AFN Chief Perry Bellegarde addressing delegates at FSIN Assembly in Prince Albert. Photo courtesy of FSIN.

Assembly of First Nations Chief Perry Bellegarde says there have to be changes made to ensure federal funding flows quickly and becomes more effective for First Nations communities.

Bellegarde was addressing delegates of the annual Federation of Sovereign Indigenous Nations this morning in Prince Albert, and says those changes have to come from the bureaucracy within government. He says that in some cases, some First Nations are still waiting on funding from Indigenous and Northern Affairs Canada (INAC) that was committed in the 2015/16 fiscal year budget.

“The prime minister and cabinet’s visions are huge, but unfortunately, the bureaucracy in the department of Indigenous Affairs is narrow,” said Bellegarde. “They still operate under the old way of doing business.”

The AFN chief says there might be increased dollar amounts in the recent federal budget, but there have to be more effective ways and means of getting those funds out to the communities in a more efficient way.

“Within the department of Indigenous Affairs, there have to be more effective policies and procedures put in place, and that goes for all the departments,” says Bellegarde. “Government says one thing and cabinet says one thing, but the bureaucracy is the one that has to catch up to speed, and the AFN and FSIN have to find effective and efficient ways to do that, because it’s not getting out to the communities.”

Bellegarde says there are policy changes that have to happen sooner than later with the prime minister’s office and Privy Council, which helps administer government.

Bellegarde also used his address to speak to the progress of the national commission on murdered and missing Indigenous women and girls. Earlier this week, an open letter, released by more than 30 advocates, Indigenous leaders and family members, expressed their misgivings to the inquiry’s chief commissioner. In the letter, concerns were raised about the lack of communication between the inquiry and families that was causing anxiety and frustration.

“If family members have concerns, I have concerns,” he says there has to be support for the commissioners, so the families find space to be heard. “If they (the commission) find that there isn’t enough time, the AFN can ask for an extension of the hearings. If they feel there aren’t enough resources, we can help push for that as well,” he added.

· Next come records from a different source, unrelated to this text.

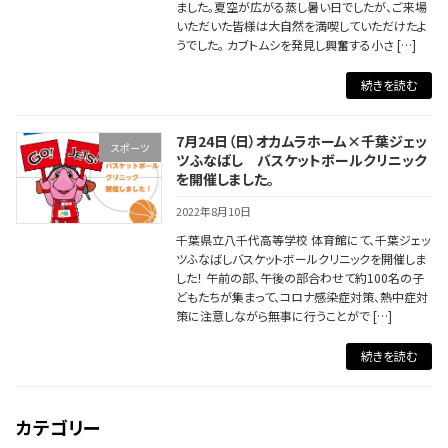
ました。夏空が広がる蒸し暑い日でしたが、ご来場
いただいた皆様は大自然を満喫していただけたよ
うでした。 カブトムシを発見し興奮する小さ […]
続きを読む
7月24日（日）オカムラホーム×千葉ジェッ
スポーツ
ツふなばし バスケットボールクリニック
を開催しました。
2022年8月10日
千葉県立八千代高等学校 体育館にて、千葉ジェッ
ツふなばしバスケットボールクリニックを開催しま
した！ 午前の部、午後の部合わせて約100名の子
どもたちが集まって、コロナ感染症対策、熱中症対
策に注意しながら無事に行うことがで […]
続きを読む
カテゴリー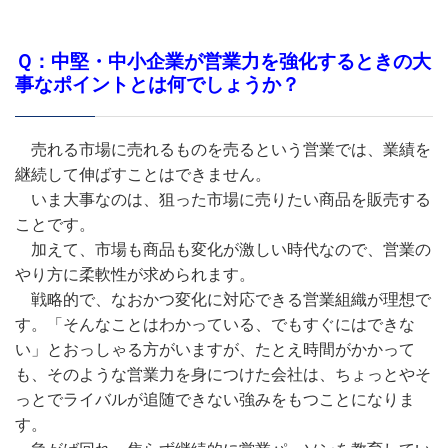
Ｑ：中堅・中小企業が営業力を強化するときの大
事なポイントとは何でしょうか？
売れる市場に売れるものを売るという営業では、業績を
継続して伸ばすことはできません。
いま大事なのは、狙った市場に売りたい商品を販売する
ことです。
加えて、市場も商品も変化が激しい時代なので、営業の
やり方に柔軟性が求められます。
戦略的で、なおかつ変化に対応できる営業組織が理想で
す。「そんなことはわかっている、でもすぐにはできな
い」とおっしゃる方がいますが、たとえ時間がかかって
も、そのような営業力を身につけた会社は、ちょっとやそ
っとでライバルが追随できない強みをもつことになりま
す。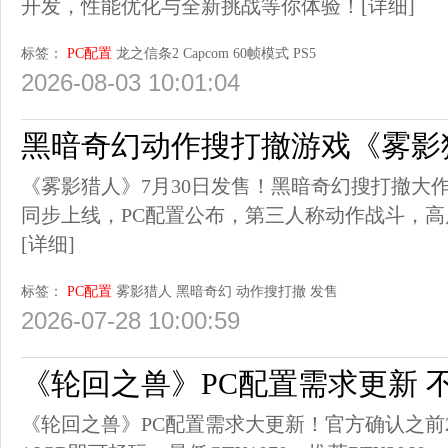
开发，性能优化与全新挑战等你体验！
[详细]
标签：
PC配置
龙之信条2
Capcom
60帧模式
PS5
2026-08-03 10:01:04
黑暗奇幻动作搜打撤游戏《雾影
《雾影猎人》7月30日发售！黑暗奇幻搜打撤大
同步上线，PC配置公布，第三人称动作战斗，
[详细]
标签：
PC配置
雾影猎人
黑暗奇幻
动作搜打撤
发售
2026-07-28 10:00:59
《轮回之兽》PC配置需求更新 不
《轮回之兽》PC配置需求大更新！官方确认之前2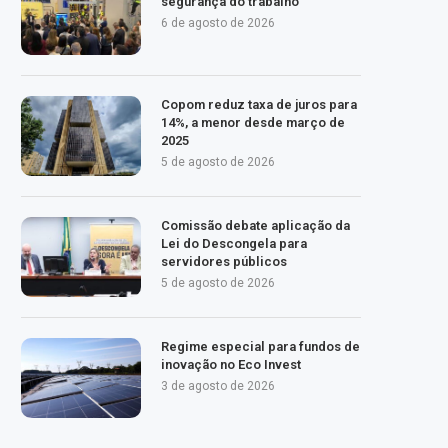
segurança do trabalho
6 de agosto de 2026
Copom reduz taxa de juros para
14%, a menor desde março de
2025
5 de agosto de 2026
Comissão debate aplicação da
Lei do Descongela para
servidores públicos
5 de agosto de 2026
Regime especial para fundos de
inovação no Eco Invest
3 de agosto de 2026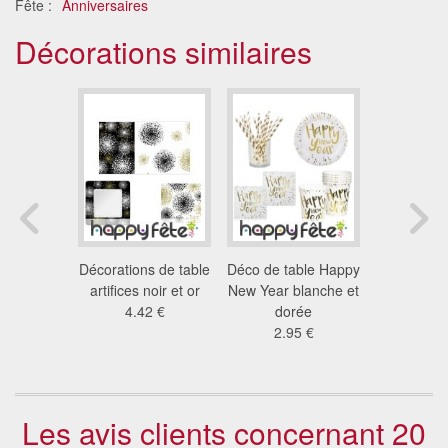
Fête :
Anniversaires
Décorations similaires
 2 plis de
Décorations de table
Déco de table Happy
Décoration
cm
artifices noir et or
New Year blanche et
motifs j
5 €
4.42 €
dorée
asan
2.95 €
14
Les avis clients concernant 20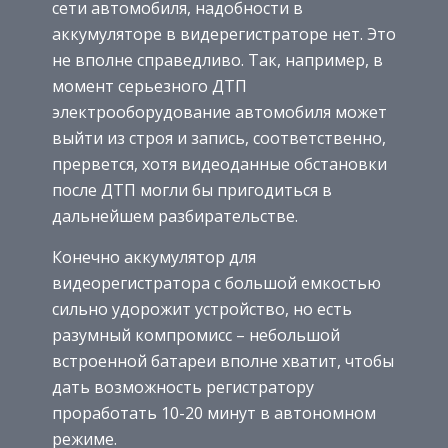
сети автомобиля, надобности в
аккумуляторе в видерегистраторе нет. Это
не вполне справедливо. Так, например, в
момент серьезного ДТП
электрооборудование автомобиля может
выйти из строя и запись, соответственно,
прервется, хотя видеоданные обстановки
после ДТП могли бы пригодиться в
дальнейшем разбирательстве.
Конечно аккумулятор для
видеорегистратора с большой емкостью
сильно удорожит устройство, но есть
разумный компромисс – небольшой
встроенной батареи вполне хватит, чтобы
дать возможность регистратору
проработать 10-20 минут в автономном
режиме.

Bellegarde says it’s all about finding closure and justice for the families impacted, and coming up with recommendations to help end violence in First Nations communities.

“We don’t have to wait until the end of the inquiry,” he added. “Things like investments in daycare, transportation and housing, those things can happen now.”

He says while the commission is reviewing their findings, there is much that the federal, provincial, municipal and First Nations governments can do to address the root causes of the situation.